In this study, no significant difference was observed between these size groups in patient demographics (age, gender), MTNS, Bethesda score distribution, or incidence of BRAF V600E mutation. The BRAF V600E mutation was associated with aggressive tumour features in both PTMC (p = 0.011) and small PTC (p < 0.001). In the PTMC group, BRAF V600E tumours were found to have a significantly greater occurrence of tall cell variants (p = 0.031) and having greater than one aggressive feature (p = 0.012). In the small PTC group, BRAF V600E tumours had a significantly greater occurrence of lymph node metastases (p = 0.0016), tall cell variants (p = 0.0011), and greater than one aggressive feature (p = 0.0034).

Our findings demonstrate that BRAF V600E mutation is associated with aggressive disease in PTC ≤ 1.5 cm (risk ratio 2.81, CI 1.79–4.41). BRAF V600E mutated PTMC (risk ratio 2.80, CI 1.25–6.27) and small PTC (risk ratio 2.84, CI 1.67–4.81) were more likely to display aggressive features such as ETE, LNM, and high-risk histological variants.

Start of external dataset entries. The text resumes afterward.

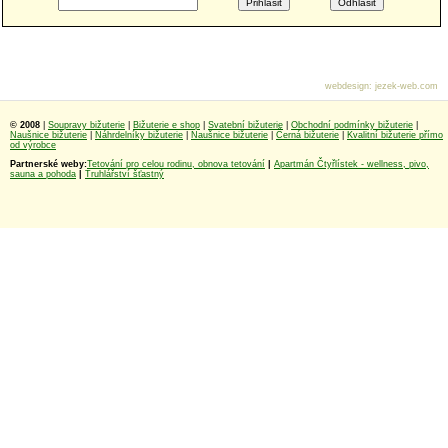
webdesign
:
jezek-web.com
© 2008
|
Soupravy bižuterie
|
Bižuterie e shop
|
Svatební bižuterie
|
Obchodní podmínky bižuterie
|
Naušnice bižuterie
|
Náhrdelníky bižuterie
|
Naušnice bižuterie
|
Černá bižuterie
|
Kvalitní bižuterie přímo
od výrobce
Partnerské weby:
Tetování pro celou rodinu, obnova tetování
|
Apartmán Čtyřlístek - wellness, pivo,
sauna a pohoda
|
Truhlářství šťastný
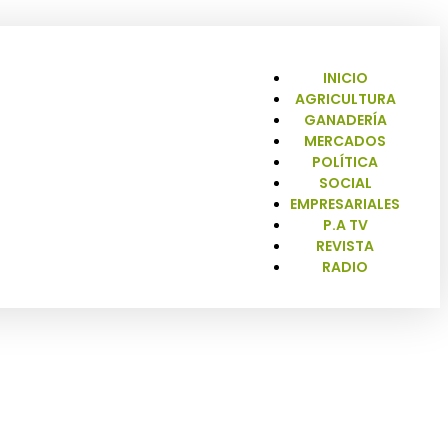
INICIO
AGRICULTURA
GANADERÍA
MERCADOS
POLÍTICA
SOCIAL
EMPRESARIALES
P.A TV
REVISTA
RADIO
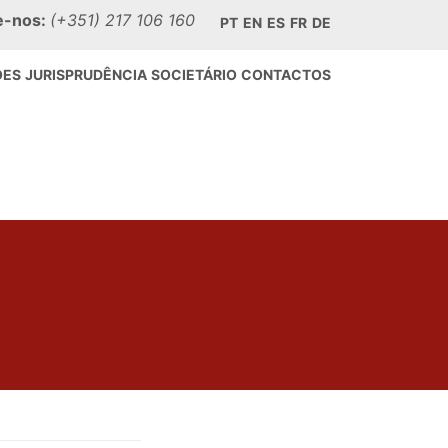
e-nos:
(+351) 217 106 160
PT
EN
ES
FR
DE
ÕES
JURISPRUDÊNCIA
SOCIETÁRIO
CONTACTOS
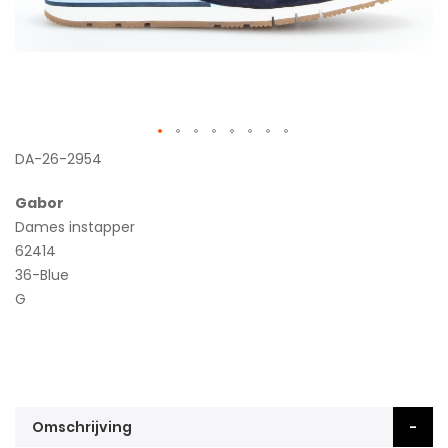
Ga
DA-26-2954
naar
Gabor
het
Dames instapper
begin
62414
van
36-Blue
de
G
afbeeldingen-
gallerij
Omschrijving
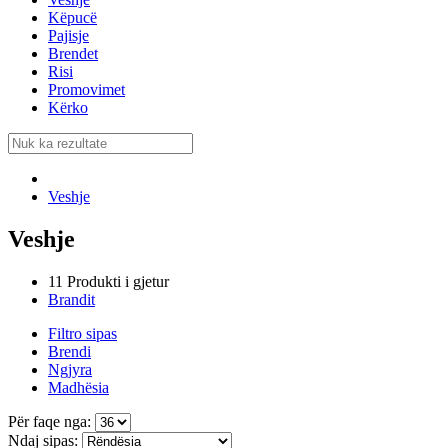
Këpucë
Pajisje
Brendet
Risi
Promovimet
Kërko
Veshje
Veshje
11 Produkti i gjetur
Brandit
Filtro sipas
Brendi
Ngjyra
Madhësia
Për faqe nga:
Ndaj sipas:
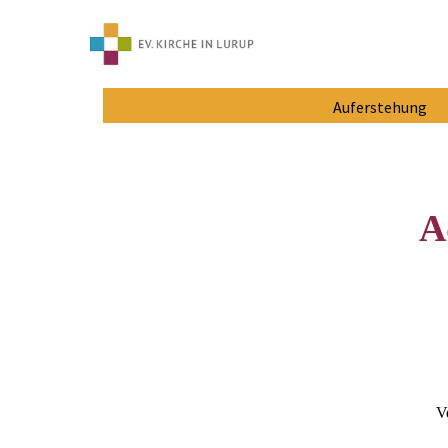
Auferstehung
A
V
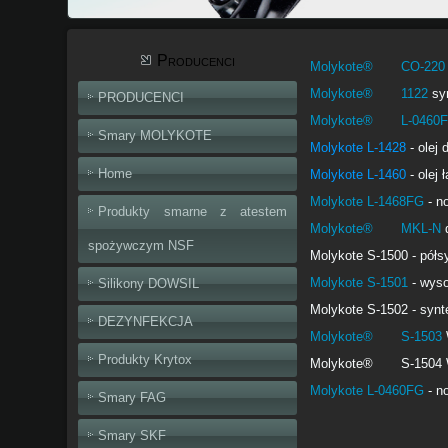
Producenci
Molykote® CO-220
Molykote® 1122
sy
PRODUCENCI
Molykote® L-0460
Smary MOLYKOTE
Molykote L-1428
- olej
Home
Molykote L-1460
- ole
Molykote L-1468FG
- n
Produkty smarne z atestem
Molykote® MKL-N
d
spożywczym NSF
Molykote S-1500 - półs
Molykote S-1501
- wys
Silikony DOWSIL
Molykote S-1502 - synt
DEZYNFEKCJA
Molykote® S-1503
Produkty Krytox
Molykote® S-1504 Wys
Molykote L-0460FG
- n
Smary FAG
Smary SKF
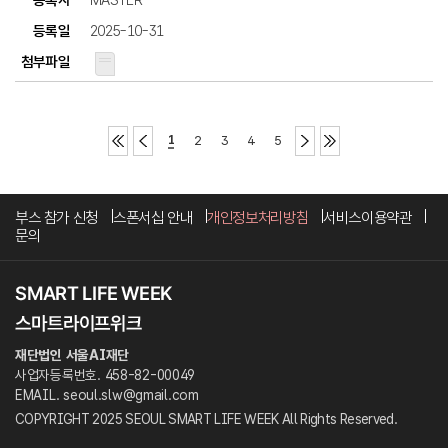
MASTER
2025-10-31
1
2
3
4
5
부스 참가 신청
스폰서십 안내
개인정보처리방침
서비스이용약관
문의
재단법인 서울AI재단
사업자등록번호. 458-82-00049
EMAIL. seoul.slw@gmail.com
COPYRIGHT 2025 SEOUL SMART LIFE WEEK All Rights Reserved.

This study had several limitations. As a single-center study taking place in urban Montreal, this study is subject to geographic selection bias. Future studies should include patients from multiple institutions. In addition, there is another selection bias since molecular testing for BRAF V600E performed for this study was paid for by the patient. Therefore, not all patients with PTC ≤ 1.5 cm had molecular testing performed. Also, the large majority of thyroid nodules ≤ 1.5 cm were not biopsied. As a result, more aggressive nodules which may be more likely to harbour a BRAF V600E mutation may be overrepresented in this series. This study only tested for the BRAF V600E mutation and did not control for other mutations. There is evidence suggesting other driver mutations in combination with other mutations including BRAF V600E, such as TP53 [40] and TERT mutations (41, 42), contribute even more to an aggressive tumour phenotype. Future studies should include these mutations into the analysis. Lastly, this study is limited by its retrospective nature. Disease recurrence data was not included in this study as there was no patient follow-up, however, future studies looking at this study’s population may be studied in the future to determine recurrence rates, additional treatment required versus resolution.

Conclusion

In this study, BRAF V600E mutation was associated with aggressive disease in small papillary thyroid carcinoma ≤ 1.5 cm and papillary thyroid microcarcinoma ≤ 1 cm, defined by: ETE, LNM, and high-risk histological variants (tall cell, columnar, solid/trabecular, diffuse sclerosing). The findings demonstrate the importance of molecular testing for the BRAF V600E mutation in PTMC and small PTC. Molecular testing can help guide therapeutic decision-making and identify high risk PTMC and small PTC that require surgical intervention over clinical monitoring.